読んだ本のメモ

印象に残った言葉をメモします。

一下級将校の見た帝国陸軍(「オンリ・ペッペル・ナット・マネー」)

「虚構の演技のお付き合いが私ですめばまだよい。それはこれから、何千人か否何万人かの現地人に奴隷の役を演じさせようとしている。人海作戦、この恐怖の言葉_わずか十数ドラムのガソリンの代わりに、何千か何万かの人が駄獣の役を勤めようとしている。(略)



親しくなったところで、私はきいた。「あなた方は全員、ジャパン・ソゴロ・パターイと思っているのか」と。彼はちょっと黙り、手をあげて、いま難所の運転だといった様子をした。明らかに慎重に返事を考えているのだった。



やがて彼はポケットから十ペソの軍票を出し、私の方を向き、「こまったことだ」と言ったジェスチュアと共に言った。「キャプテーン・オンリ・ペッペル・ナット・マネー」。
その通りであった。軍票を濫発して物資を収奪し、自らは何も生産しなければ、それは紙屑になってあたりまえである。



彼はつづけ、「これをカネにもどしてくれれば、だれも絶対にそんなことは言わなくなる。だから、日本はそれだけすればよいのだ」と。日本の破滅はすでに全比島に流通している。それもまた気魄も演技も通用しないことであった。」



「「少尉殿う、憲兵ば見つかると、ウルサカ。バッテン…」そこで彼は少し気をとりなおして軍隊語にもどり、私を衛兵所に招じ入れた。土嚢をつみ、銃眼をつくり、着剣していながら、彼らは不思議なほど住民を信じ切っており、警戒しているのはむしろ、うるさくてやかましい将校や憲兵の方であった。
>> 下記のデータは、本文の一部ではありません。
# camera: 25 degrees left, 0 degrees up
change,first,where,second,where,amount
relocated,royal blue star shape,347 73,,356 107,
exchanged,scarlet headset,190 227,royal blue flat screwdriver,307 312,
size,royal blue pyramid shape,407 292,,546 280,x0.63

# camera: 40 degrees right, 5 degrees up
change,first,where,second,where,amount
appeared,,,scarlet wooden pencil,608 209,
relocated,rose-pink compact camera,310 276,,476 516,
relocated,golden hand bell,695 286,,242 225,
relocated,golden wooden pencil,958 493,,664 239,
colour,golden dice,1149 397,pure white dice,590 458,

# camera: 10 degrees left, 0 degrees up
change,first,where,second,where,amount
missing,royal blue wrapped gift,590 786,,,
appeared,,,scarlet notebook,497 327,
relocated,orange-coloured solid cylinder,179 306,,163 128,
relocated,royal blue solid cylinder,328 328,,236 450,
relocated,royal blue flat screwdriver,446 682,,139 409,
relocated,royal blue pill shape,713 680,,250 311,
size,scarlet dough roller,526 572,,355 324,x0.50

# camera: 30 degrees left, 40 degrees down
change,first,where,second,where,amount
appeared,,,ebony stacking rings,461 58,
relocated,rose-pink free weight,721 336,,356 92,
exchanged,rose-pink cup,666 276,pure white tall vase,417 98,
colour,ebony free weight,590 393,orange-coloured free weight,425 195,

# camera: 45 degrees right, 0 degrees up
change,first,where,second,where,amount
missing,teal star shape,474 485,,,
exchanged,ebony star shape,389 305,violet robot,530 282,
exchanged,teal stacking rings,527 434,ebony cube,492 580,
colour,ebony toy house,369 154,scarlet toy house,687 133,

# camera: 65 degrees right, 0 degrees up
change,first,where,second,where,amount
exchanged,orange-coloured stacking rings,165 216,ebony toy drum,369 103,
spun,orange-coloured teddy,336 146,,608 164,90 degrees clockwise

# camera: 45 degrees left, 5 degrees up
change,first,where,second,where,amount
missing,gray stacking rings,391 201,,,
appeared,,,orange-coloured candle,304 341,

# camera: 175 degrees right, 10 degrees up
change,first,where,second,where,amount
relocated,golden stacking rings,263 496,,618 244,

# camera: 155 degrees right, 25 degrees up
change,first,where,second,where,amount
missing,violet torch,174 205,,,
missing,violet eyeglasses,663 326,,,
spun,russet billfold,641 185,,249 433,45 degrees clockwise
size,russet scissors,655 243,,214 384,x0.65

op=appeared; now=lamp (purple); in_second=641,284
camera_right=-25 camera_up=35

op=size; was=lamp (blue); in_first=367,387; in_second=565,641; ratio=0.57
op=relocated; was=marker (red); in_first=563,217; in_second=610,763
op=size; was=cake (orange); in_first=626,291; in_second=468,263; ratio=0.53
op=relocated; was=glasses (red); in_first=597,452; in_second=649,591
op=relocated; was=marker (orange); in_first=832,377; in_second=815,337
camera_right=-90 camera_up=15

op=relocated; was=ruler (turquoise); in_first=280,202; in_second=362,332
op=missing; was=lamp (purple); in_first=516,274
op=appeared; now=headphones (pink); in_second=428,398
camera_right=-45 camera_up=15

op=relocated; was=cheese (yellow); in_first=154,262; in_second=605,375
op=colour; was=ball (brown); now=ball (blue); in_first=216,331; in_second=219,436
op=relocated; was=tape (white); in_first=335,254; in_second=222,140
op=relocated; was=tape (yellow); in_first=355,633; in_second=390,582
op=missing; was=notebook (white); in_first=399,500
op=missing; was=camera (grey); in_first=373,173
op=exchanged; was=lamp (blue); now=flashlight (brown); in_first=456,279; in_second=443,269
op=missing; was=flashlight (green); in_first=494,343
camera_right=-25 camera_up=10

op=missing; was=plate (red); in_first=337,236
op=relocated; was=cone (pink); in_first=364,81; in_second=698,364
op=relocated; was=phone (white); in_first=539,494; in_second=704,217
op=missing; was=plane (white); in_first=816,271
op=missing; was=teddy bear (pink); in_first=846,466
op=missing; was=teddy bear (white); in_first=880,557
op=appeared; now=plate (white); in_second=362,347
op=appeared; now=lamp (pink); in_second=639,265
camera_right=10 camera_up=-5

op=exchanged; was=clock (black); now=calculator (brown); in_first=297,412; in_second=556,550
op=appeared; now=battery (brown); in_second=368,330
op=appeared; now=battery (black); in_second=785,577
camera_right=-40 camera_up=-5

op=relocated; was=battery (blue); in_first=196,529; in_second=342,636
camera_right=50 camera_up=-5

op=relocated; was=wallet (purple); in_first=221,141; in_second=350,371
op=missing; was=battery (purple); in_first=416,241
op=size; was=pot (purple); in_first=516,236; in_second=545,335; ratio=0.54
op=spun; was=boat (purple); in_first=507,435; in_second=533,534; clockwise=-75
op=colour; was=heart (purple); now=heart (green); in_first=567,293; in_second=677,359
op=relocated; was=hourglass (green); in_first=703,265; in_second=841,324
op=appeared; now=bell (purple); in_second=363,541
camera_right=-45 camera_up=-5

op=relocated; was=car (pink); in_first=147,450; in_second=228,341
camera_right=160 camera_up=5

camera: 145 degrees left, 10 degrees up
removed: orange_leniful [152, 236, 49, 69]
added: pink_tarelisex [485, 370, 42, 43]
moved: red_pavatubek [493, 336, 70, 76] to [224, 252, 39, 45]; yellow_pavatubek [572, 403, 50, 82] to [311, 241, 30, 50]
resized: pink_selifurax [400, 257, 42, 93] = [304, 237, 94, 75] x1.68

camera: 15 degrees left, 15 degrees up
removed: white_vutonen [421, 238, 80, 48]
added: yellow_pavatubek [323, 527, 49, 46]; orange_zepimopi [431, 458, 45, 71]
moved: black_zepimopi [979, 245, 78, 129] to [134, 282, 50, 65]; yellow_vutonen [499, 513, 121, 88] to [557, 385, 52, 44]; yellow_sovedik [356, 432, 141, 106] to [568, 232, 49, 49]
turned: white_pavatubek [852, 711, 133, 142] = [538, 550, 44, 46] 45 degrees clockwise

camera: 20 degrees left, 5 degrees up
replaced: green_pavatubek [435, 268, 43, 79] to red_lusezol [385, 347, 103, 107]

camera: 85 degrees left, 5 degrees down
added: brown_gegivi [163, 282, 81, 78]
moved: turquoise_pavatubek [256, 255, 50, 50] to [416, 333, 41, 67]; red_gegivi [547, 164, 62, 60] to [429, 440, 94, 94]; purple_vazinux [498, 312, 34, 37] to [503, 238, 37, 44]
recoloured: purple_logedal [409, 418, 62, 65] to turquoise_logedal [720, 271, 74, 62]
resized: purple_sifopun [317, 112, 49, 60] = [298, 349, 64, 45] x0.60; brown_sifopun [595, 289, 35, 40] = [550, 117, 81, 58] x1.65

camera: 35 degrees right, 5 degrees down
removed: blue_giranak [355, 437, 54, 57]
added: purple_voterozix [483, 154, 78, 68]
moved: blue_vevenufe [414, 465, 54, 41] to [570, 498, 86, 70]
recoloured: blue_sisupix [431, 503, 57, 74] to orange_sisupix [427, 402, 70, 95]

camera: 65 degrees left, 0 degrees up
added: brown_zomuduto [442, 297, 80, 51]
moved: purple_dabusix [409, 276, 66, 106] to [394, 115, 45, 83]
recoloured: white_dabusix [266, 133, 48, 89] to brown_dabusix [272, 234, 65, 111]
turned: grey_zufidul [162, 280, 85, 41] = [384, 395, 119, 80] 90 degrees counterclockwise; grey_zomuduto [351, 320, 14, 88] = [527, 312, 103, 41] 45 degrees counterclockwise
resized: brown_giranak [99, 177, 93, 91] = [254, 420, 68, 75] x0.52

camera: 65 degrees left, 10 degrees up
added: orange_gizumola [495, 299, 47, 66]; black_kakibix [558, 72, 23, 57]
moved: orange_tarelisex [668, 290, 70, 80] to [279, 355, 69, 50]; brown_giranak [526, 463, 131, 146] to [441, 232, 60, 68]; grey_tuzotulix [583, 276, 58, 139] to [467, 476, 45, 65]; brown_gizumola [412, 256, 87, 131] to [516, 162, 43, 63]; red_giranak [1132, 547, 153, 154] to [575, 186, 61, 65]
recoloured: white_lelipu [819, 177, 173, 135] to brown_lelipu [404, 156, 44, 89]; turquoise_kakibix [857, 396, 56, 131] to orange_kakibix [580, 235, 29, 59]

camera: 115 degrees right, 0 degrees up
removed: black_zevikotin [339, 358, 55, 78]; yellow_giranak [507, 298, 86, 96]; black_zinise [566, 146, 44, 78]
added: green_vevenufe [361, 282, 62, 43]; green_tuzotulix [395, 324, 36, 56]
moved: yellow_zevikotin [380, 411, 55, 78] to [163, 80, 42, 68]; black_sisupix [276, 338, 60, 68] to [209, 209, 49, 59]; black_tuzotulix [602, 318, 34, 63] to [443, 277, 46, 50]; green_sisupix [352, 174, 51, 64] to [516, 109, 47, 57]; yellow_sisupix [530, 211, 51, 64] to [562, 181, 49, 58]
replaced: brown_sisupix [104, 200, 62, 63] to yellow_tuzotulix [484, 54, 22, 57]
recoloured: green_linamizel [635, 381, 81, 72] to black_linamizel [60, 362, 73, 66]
そしてそれが後にどんな悲劇を生むか、彼らは夢想だにしていなかった。「比島分哨全滅史」はない。一人も残ら名から記録はない。ただ、わずかに知りうるのは、比島側のゲリラの戦記だけである。



凄惨きわまるその記録。もしこのバスの全員がゲリラで、そのふところに二発ずつの手榴弾をもち、何かの合図で土嚢の中に一斉投弾したらどうなるのか?瞬時にして全滅するにきまっている。「ジャパン・シゴロ・パターイ」。情勢の変化で、ある日一斉にそれが表へ出る。



日本軍の虚構の権威に対応して、彼らもまた虚構の服従をしているにすぎない。それは、「オンリ・ペッペル」を「マネーだ」と言うから、「マネーです」と応じているに等しい態度である。彼らは、子供ではないから「裸だ」と口にしないだけである。



検問はすぐ終わった。「こっちからはウチの警備地区ですケン……」と衛兵司令は言った。民間バスに乗っているところを見つかっても、大したことにはなるまい、の意味であろう。バスは、山麓サンタフェをめがけて、急坂を下りはじめていた。」


〇 「徴用工問題」で訴えられていた日本政府についての記事が今日の夕刊に乗っていました。徴用工問題ということがあるということすら知りませんでした。簡単にいうとどういうことなのか。「yahoo知恵袋 徴用工問題に関して質問します。」
を参考にしました。

ここで、回答者が言っているように、今の安倍政権が戦前の日本を肯定しているというところに、大きな問題があると感じました。


そして、今問題になっている外国人労働者受け入れ拡大に関する「入管難民法改正法案」についても、とても心配しています。